Bug 849128

Summary: [glusterfs-3.3.0qa18] - Unable to remove the files from mountpoint after rdma sanity run
Product: [Red Hat Storage] Red Hat Gluster Storage Reporter: Vidya Sakar <vinaraya>
Component: rdmaAssignee: Raghavendra G <rgowdapp>
Status: CLOSED CURRENTRELEASE QA Contact: shylesh <shmohan>
Severity: medium Docs Contact:
Priority: low    
Version: 2.0CC: aavati, gluster-bugs, rwheeler, sdharane, surs, vagarwal, vbhat
Target Milestone: ---   
Target Release: ---   
Hardware: Unspecified   
OS: Unspecified   
Whiteboard:
Fixed In Version: Doc Type: Bug Fix
Doc Text:
Story Points: ---
Clone Of: 770833
: 858451 (view as bug list) Environment:
Last Closed: 2015-02-13 09:49:20 UTC Type: ---
Regression: --- Mount Type: ---
Documentation: --- CRM:
Verified Versions: Category: ---
oVirt Team: --- RHEL 7.3 requirements from Atomic Host:
Cloudforms Team: --- Target Upstream Version:
Embargoed:
Bug Depends On: 770833    
Bug Blocks: 858451    

Description Vidya Sakar 2012-08-17 11:53:58 UTC
+++ This bug was initially created as a clone of Bug #770833 +++

Description of problem:
I'm unable to remove the files created by rdma sanity run from the mountpoint. When try to remove I get following errors.

[root@client4 mnt]# rm -rf run1994/
rm: cannot remove `run1994/p8/d0/d3': Directory not empty
rm: cannot remove `run1994/p15': Directory not empty
rm: cannot remove `run1994/p13/d2': Directory not empty
rm: cannot remove `run1994/pc/d0/d2': Directory not empty
rm: cannot remove `run1994/pa/d1': Directory not empty
rm: cannot remove `run1994/p2': Directory not empty
[root@client4 mnt]#

When I try to remove any file inside those directories, I get following error.

[root@client4 d2]# ls
f6
[root@client4 d2]# rm f6
rm: remove regular file `f6'? y
rm: cannot remove `f6': No such file or directory
[root@client4 d2]# ls
f6
[root@client4 d2]#

Even though the file f6 is present, I get no such file or directory.
Version-Release number of selected component (if applicable):
glusterfs-3.3.0qa18

Steps to Reproduce:
1. Create a 2 way distribute volume with rdma transport
2. Try to remove the files it created.
  
Actual results:
Unable to remove the files.

* _ASSIGNMENT_: Tell whether each statement agrees with the bug report above, answering yes or no and quoting the words of the report that settle it. (a) The bug's priority is set to low. (b) The steps to reproduce call for a 3 way distribute volume. (c) The file f6 is still present after the attempt to remove it fails.

* _DATASET SECTION_:
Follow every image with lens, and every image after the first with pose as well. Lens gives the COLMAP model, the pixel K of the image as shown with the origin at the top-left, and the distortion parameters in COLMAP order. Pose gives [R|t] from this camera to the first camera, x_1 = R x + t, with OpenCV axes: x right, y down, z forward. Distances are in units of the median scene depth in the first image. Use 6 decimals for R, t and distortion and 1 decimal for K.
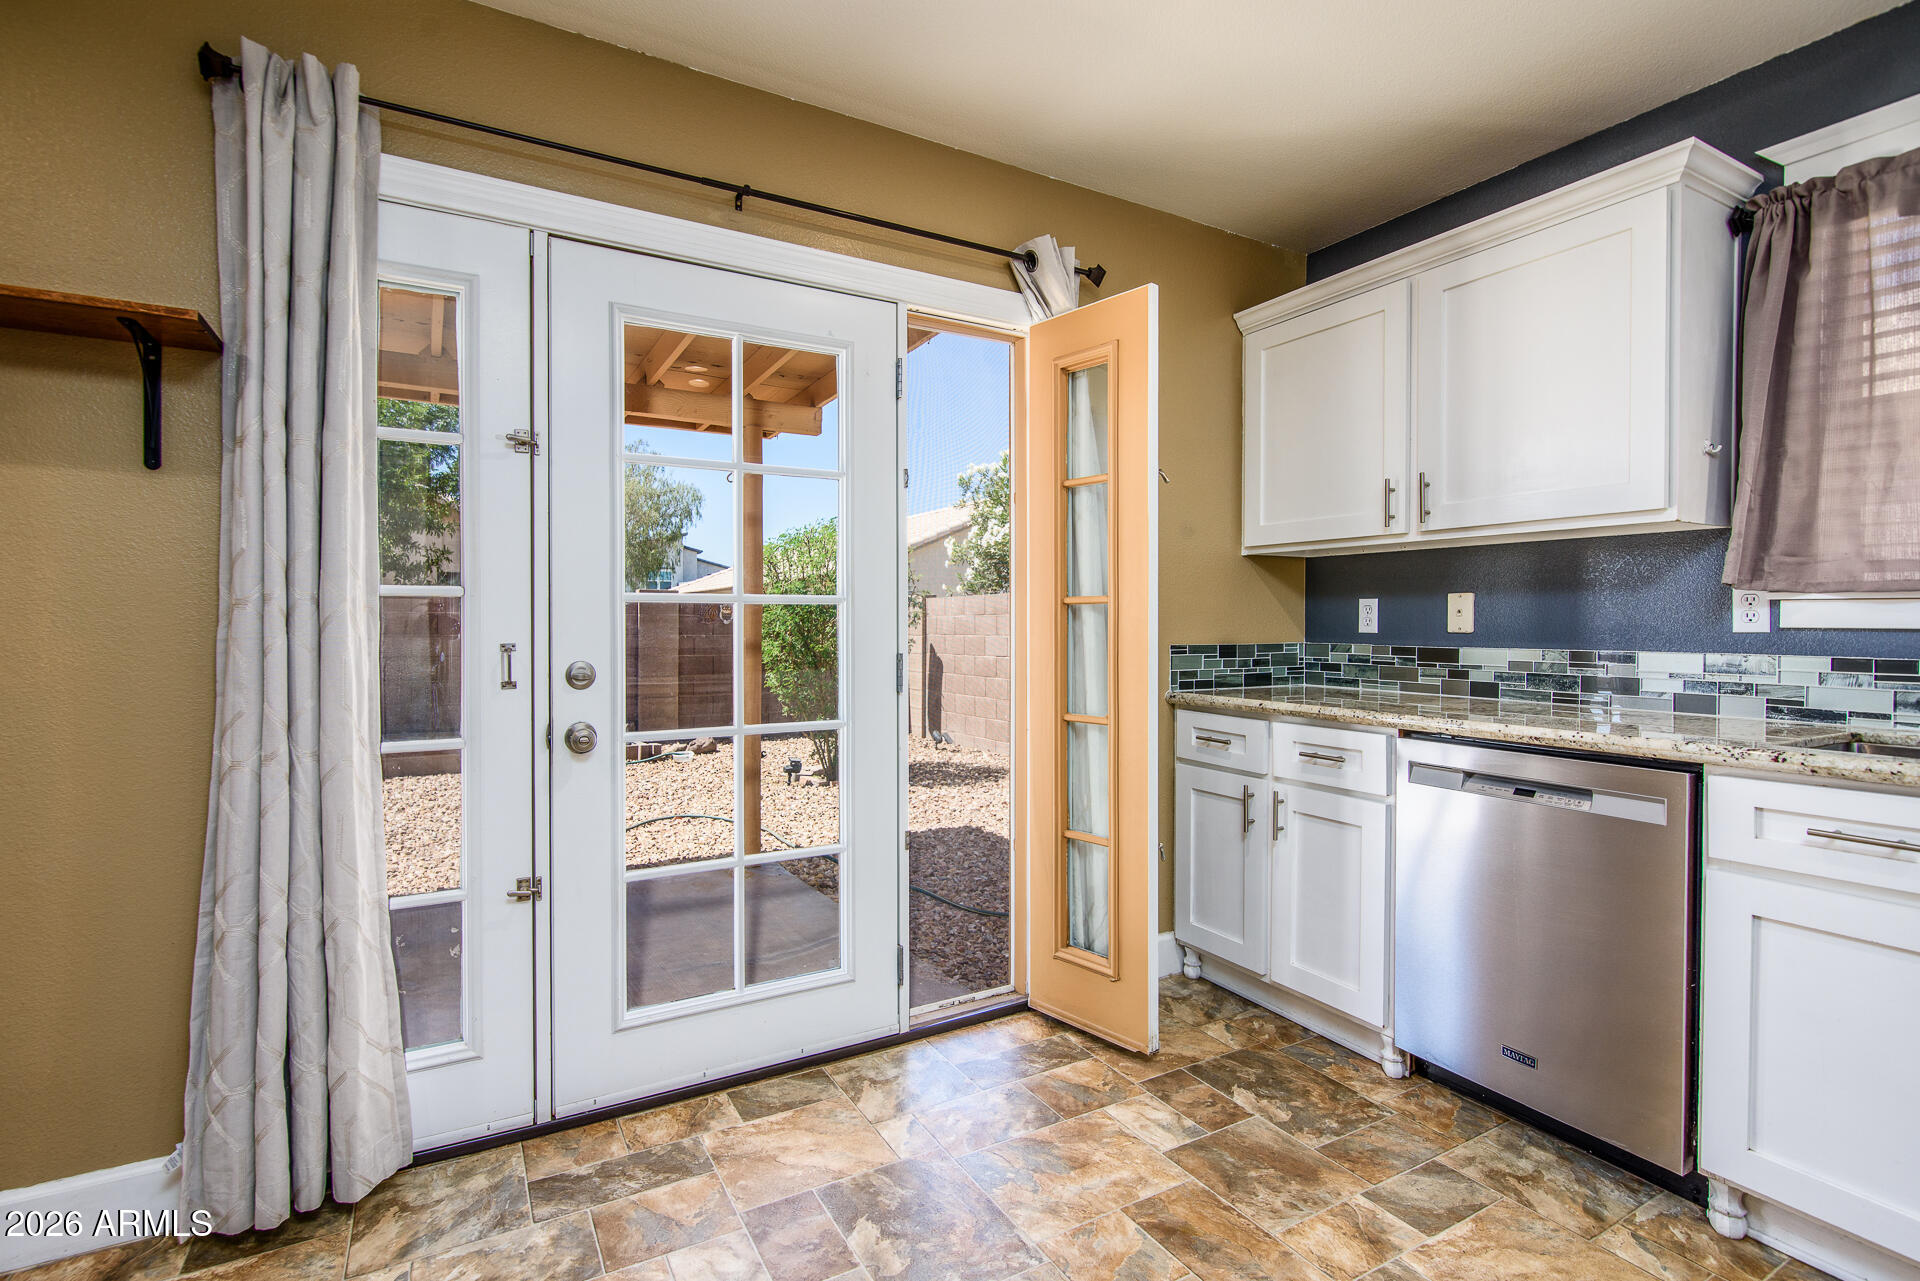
lens RADIAL K [[893.1, 0, 960.0], [0, 893.1, 640.5], [0, 0, 1]] dist [-0.001614, 0.000100]
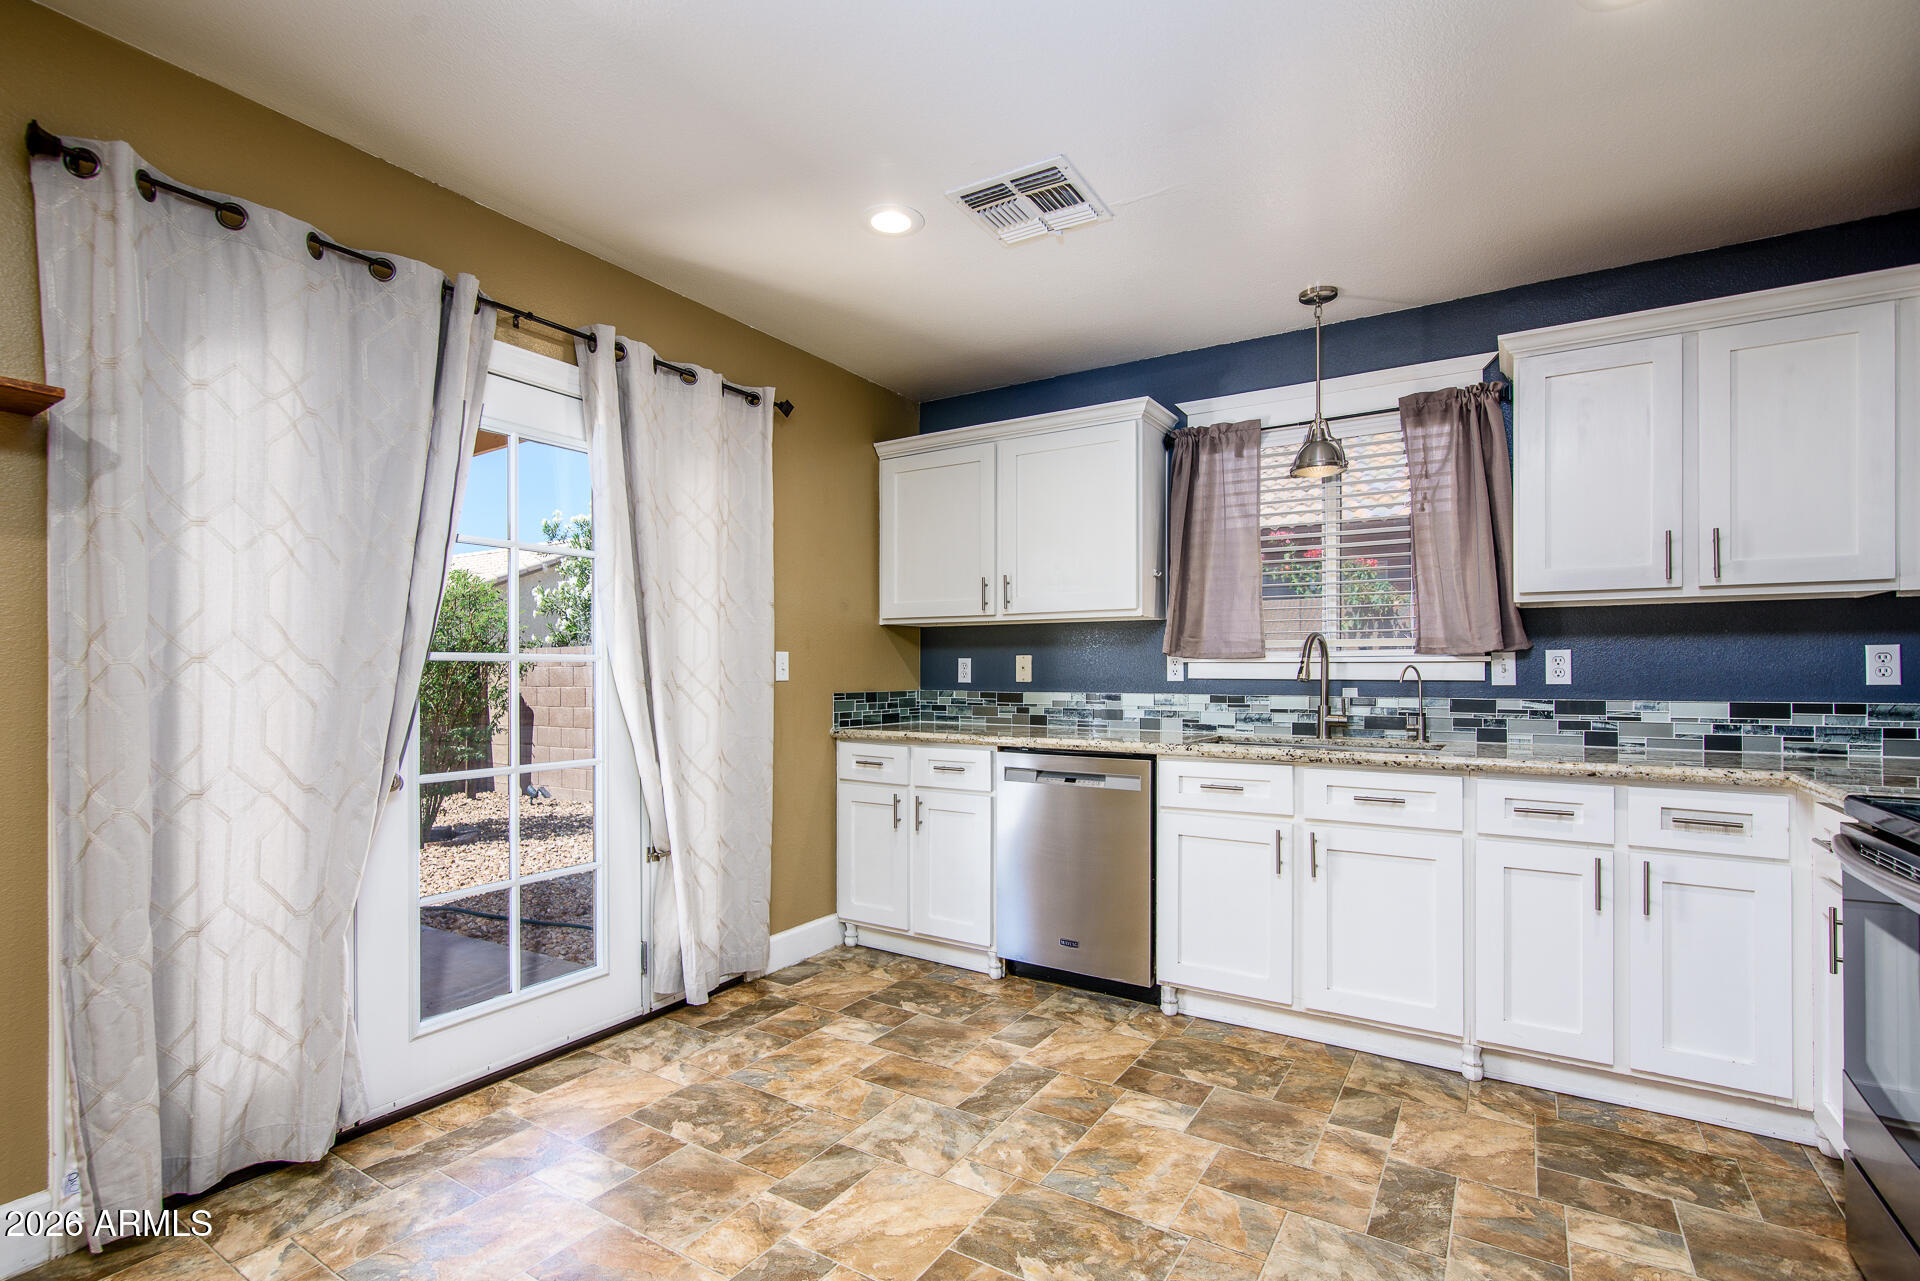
lens RADIAL K [[936.7, 0, 958.3], [0, 936.7, 687.5], [0, 0, 1]] dist [-0.000232, -0.000121]
pose [[0.876021, -0.009414, 0.482181, -0.331234], [0.010851, 0.999941, -0.000192, -0.000848], [-0.482151, 0.005401, 0.876071, -0.359397]]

* _SOLUTION FOR THIS EXERCISE_:
(a) Yes: "Priority: low"
(b) No: "Create a 2 way distribute volume with rdma transport"
(c) Yes: "Even though the file f6 is present, I get no such file or directory."